The library had no plan for the Virginia Tech collection. The content reflects what I thought was important and possible to crawl at the time: government and university sites about the shooting, victims, after action reviews, and events commemorating the shooting’s anniversary. It does not include memorial or tribute sites or media sites. It never occurred to me to collaborate with Virginia Tech on their April 16 Archive or to include other library staff members to assist me with site selection. This is not how a public historian would create a rapid response collection today. Diversity in setting the scope and selecting websites to include in a spontaneous collection should be a core requirement for two reasons. One, it is practical. One person cannot possibly know or have time to search for potential websites for a collection. Two, it may prevent individual bias from creeping into the collection. For example, many rapid response collections are created in the aftermath of mass shootings. Should your collection include content discussing gun control (both pro and con)? Having more people involved in the selection process, including the public via a website nomination process, can ensure that the collection reflects a diverse range of views even if you personally do not share them.
I remember creating the collection because of the “historic” nature of the shooting. I confess that I initially viewed that day’s events with the emotional detachment of an archivist/historian.

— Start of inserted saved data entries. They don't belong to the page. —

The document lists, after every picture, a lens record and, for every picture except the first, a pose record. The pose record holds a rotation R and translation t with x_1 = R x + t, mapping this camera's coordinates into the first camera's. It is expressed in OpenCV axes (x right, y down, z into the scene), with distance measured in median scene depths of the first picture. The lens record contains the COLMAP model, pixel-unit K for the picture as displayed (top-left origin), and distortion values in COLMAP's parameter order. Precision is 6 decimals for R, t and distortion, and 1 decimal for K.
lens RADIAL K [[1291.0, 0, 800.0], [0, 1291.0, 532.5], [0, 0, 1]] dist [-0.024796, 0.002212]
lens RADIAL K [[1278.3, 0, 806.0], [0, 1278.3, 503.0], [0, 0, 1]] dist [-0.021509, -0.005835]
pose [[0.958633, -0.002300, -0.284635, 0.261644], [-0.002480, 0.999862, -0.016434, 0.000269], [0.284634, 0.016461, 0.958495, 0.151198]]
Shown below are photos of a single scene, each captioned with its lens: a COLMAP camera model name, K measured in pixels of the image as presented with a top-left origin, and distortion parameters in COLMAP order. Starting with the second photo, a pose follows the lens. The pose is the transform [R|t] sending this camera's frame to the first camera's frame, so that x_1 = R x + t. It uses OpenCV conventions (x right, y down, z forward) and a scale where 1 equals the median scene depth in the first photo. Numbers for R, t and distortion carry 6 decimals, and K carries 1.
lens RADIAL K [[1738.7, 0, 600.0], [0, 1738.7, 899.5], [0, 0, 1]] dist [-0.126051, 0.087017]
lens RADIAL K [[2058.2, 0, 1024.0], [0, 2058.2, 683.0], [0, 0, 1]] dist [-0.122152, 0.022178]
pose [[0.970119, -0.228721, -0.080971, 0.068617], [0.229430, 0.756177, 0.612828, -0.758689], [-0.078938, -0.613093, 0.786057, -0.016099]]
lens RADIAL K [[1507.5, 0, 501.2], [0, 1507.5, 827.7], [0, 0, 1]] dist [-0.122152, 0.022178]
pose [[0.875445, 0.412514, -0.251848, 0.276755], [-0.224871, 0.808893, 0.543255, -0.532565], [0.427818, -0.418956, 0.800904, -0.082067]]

But what made it “historic”? The number of people killed? The thirty-two people who died on April 16, 2007, are not numbers. They had names, families, hopes and dreams—a future. The biographies of the dead quickly shattered my impassiveness. What I saw as “historic” in 2007 is an ever-present tragedy for the families who lost their loved ones.
Public historians need to recognize that collecting materials related to a tragedy is emotional and can affect you in unexpected ways. It happened to me five years after I created the Tragedy at Virginia Tech web archive when I began to process the e-mail of the Kaine administration. In the aftermath of the shooting at Virginia Tech, Governor Kaine provided his personal e-mail address to family members of those killed or wounded. Over the next two years, Governor Kaine and his staff exchanged e-mails with family members in which they describe their grief, their anger, and their search for answers. These e-mails were transferred to the library at the end of the Kaine administration in 2010. They are some of the most powerful records I have encountered as an archivist. Reading the biographies of the dead in 2007 captured in the web archive made me sad. Reading some of these e-mails overwhelmed me with emotions of grief. For the first time in my career, I had to stop working on a collection and walk away. Why did the e-mail affect me differently than the websites? What changed in the intervening five years? I became a parent. The possible loss of a child to violence was now real to me. It also reminded me that it is okay to have this type of reaction. It is what makes us human. My advice: if possible, do not go it alone. When creating a rapid response collection, look for collaborators even if it is just to help keep you emotionally grounded.
~ Roger Christman is a senior state records archivist at the Library of Virginia.